In deze zaak heeft eiser, vertegenwoordigd door mr. R. Deniz, beroep ingesteld tegen de minister van Asiel en Migratie wegens het niet tijdig beslissen op zijn aanvraag voor een verblijfsvergunning asiel. De rechtbank heeft vastgesteld dat de minister de aanvraag op 6 maart 2024 heeft ontvangen en dat hij binnen zes maanden na ontvangst van de aanvraag een besluit moet nemen. Eiser heeft de minister op 30 juni 2025 in gebreke gesteld, maar heeft meer dan twee weken na deze ingebrekestelling beroep ingesteld. De rechtbank oordeelt dat het beroep gegrond is, omdat de minister niet tijdig heeft beslist.
De rechtbank heeft de minister een termijn van twee weken gegeven om alsnog een besluit te nemen, maar gezien de omstandigheden, waaronder het feit dat eiser nog niet is gehoord over zijn asielmotieven, heeft de rechtbank besloten om een langere termijn op te leggen.

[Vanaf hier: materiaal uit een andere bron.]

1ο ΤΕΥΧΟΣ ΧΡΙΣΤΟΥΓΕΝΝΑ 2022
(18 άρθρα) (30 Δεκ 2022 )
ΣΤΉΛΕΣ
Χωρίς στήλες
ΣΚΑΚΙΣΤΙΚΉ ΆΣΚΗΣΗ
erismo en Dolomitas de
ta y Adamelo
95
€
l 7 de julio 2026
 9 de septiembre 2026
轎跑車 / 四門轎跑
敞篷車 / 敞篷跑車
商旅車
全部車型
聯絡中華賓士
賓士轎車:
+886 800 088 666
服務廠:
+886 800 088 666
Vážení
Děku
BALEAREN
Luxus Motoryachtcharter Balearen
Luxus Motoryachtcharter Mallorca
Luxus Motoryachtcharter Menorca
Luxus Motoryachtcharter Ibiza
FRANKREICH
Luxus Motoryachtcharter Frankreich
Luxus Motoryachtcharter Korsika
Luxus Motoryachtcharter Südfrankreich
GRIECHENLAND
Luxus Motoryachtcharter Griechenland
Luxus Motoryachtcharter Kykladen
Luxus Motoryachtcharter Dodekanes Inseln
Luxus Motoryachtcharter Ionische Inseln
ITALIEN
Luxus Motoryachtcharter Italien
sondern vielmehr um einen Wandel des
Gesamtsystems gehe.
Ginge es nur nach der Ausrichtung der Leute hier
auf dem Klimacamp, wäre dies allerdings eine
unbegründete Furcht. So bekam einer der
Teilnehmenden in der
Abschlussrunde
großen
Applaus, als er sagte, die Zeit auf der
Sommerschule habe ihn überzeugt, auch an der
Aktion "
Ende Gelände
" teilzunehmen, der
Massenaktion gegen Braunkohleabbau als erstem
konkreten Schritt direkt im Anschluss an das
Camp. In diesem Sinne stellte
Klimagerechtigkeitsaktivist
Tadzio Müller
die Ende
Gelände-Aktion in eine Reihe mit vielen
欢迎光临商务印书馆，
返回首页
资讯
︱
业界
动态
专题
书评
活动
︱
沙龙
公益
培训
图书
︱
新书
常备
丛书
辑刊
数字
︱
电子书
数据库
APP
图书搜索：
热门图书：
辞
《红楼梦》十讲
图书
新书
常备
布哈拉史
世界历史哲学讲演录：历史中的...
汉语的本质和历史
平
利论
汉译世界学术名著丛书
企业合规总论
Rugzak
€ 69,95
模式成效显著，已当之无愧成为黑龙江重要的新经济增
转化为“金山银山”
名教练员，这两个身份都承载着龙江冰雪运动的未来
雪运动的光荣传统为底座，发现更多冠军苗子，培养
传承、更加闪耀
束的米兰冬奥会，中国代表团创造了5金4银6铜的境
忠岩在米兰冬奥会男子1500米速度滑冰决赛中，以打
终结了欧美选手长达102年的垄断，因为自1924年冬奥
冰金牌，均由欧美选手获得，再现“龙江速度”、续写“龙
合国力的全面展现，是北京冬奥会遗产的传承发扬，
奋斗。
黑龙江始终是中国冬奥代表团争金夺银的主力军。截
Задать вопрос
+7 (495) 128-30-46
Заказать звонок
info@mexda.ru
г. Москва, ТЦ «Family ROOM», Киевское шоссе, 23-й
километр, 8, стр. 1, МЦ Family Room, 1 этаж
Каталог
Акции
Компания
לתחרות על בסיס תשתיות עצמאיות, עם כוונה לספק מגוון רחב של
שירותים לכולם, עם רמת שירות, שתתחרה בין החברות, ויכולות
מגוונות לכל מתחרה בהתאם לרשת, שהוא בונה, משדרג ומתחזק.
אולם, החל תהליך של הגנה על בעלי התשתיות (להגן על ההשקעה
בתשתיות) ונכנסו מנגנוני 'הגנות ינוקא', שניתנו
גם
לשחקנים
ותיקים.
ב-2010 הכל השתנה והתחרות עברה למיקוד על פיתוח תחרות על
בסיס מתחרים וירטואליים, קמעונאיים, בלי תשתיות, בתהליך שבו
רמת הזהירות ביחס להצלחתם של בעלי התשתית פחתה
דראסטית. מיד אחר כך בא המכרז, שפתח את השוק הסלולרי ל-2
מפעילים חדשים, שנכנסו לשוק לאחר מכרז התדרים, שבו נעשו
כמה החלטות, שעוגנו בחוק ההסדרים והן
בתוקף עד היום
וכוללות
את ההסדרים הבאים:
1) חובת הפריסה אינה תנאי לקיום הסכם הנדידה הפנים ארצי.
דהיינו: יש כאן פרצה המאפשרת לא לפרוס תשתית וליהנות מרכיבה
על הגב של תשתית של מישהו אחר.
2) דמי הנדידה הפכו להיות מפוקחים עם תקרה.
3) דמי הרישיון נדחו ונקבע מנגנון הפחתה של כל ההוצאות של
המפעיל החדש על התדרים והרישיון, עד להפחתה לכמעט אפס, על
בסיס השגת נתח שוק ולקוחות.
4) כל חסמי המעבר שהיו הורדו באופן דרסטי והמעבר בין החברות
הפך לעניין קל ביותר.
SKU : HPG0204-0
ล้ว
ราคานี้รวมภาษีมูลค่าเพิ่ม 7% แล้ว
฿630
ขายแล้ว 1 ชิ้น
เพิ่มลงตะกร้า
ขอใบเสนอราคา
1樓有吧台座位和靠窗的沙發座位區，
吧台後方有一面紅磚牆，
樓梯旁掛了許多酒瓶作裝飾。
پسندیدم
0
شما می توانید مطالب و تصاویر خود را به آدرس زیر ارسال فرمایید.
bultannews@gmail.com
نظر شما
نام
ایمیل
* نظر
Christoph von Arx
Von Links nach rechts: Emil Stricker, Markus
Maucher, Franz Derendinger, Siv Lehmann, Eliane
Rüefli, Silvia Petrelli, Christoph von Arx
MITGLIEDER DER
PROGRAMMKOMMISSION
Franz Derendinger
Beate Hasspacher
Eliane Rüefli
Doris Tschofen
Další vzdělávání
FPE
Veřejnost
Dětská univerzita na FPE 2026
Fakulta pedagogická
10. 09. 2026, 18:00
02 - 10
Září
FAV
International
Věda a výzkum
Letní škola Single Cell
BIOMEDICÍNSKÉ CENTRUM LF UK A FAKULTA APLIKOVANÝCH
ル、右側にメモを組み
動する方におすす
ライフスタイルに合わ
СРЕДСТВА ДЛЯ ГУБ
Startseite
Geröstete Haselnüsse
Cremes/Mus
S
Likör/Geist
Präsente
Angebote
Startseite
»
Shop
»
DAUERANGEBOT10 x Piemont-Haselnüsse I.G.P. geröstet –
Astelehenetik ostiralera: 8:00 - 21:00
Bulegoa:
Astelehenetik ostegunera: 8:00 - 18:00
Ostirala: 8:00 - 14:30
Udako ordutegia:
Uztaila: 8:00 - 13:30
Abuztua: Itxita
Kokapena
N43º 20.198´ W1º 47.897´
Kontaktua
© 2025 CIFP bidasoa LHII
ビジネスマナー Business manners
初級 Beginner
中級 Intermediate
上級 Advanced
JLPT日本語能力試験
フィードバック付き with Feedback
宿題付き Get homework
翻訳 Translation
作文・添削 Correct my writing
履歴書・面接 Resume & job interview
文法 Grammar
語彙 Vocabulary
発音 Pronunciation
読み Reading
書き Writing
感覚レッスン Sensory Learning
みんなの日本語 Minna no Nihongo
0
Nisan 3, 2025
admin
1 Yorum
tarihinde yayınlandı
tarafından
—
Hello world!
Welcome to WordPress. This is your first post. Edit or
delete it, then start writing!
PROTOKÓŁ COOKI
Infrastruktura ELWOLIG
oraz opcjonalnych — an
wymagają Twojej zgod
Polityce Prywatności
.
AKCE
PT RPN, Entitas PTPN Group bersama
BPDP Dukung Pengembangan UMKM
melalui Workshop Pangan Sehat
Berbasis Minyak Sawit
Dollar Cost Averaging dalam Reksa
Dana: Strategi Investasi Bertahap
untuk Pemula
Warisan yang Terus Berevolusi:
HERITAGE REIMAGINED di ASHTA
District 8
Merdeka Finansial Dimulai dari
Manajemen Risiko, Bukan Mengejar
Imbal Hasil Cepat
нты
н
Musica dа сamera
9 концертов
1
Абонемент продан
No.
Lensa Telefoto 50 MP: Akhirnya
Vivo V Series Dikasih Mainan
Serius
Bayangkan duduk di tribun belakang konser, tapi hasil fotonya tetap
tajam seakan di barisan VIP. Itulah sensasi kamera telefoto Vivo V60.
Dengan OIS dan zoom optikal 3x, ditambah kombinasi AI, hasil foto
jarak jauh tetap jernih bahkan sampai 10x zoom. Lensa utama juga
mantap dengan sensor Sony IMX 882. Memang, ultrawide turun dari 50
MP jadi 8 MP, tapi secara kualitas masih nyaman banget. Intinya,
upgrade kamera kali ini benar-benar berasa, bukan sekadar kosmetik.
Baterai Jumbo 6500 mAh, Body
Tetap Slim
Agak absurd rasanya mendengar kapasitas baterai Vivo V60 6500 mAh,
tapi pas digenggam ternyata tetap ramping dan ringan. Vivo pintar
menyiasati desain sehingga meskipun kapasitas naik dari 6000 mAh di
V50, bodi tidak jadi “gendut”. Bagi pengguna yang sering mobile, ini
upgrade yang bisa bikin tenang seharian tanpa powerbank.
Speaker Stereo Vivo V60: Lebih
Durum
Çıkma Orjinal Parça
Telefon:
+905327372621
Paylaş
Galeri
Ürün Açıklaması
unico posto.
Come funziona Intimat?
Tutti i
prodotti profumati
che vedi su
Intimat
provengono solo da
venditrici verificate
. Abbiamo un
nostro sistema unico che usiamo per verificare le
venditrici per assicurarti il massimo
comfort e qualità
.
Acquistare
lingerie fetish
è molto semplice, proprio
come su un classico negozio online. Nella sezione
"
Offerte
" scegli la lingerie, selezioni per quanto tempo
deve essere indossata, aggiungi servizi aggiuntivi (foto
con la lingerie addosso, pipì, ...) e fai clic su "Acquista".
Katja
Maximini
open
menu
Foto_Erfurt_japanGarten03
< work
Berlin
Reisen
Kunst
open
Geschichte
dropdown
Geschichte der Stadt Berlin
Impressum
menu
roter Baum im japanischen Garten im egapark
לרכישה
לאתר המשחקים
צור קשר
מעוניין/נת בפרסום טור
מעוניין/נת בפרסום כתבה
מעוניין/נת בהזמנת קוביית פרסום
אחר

De rechtbank volgt het 8+8-wekenmodel, wat betekent dat de minister binnen acht weken na de uitspraak een gehoor moet afnemen en binnen acht weken daarna een besluit moet nemen. Tevens is er een dwangsom van € 100,- per dag opgelegd voor elke dag dat de minister de termijn overschrijdt, met een maximum van € 15.000,-.
Daarnaast heeft de rechtbank bepaald dat de minister de proceskosten van eiser moet vergoeden tot een bedrag van € 453,50, omdat eiser juridische bijstand heeft ingeschakeld voor het indienen van het beroepschrift. De uitspraak is gedaan door mr. O. Veldman en is openbaar gemaakt op 27 augustus 2025.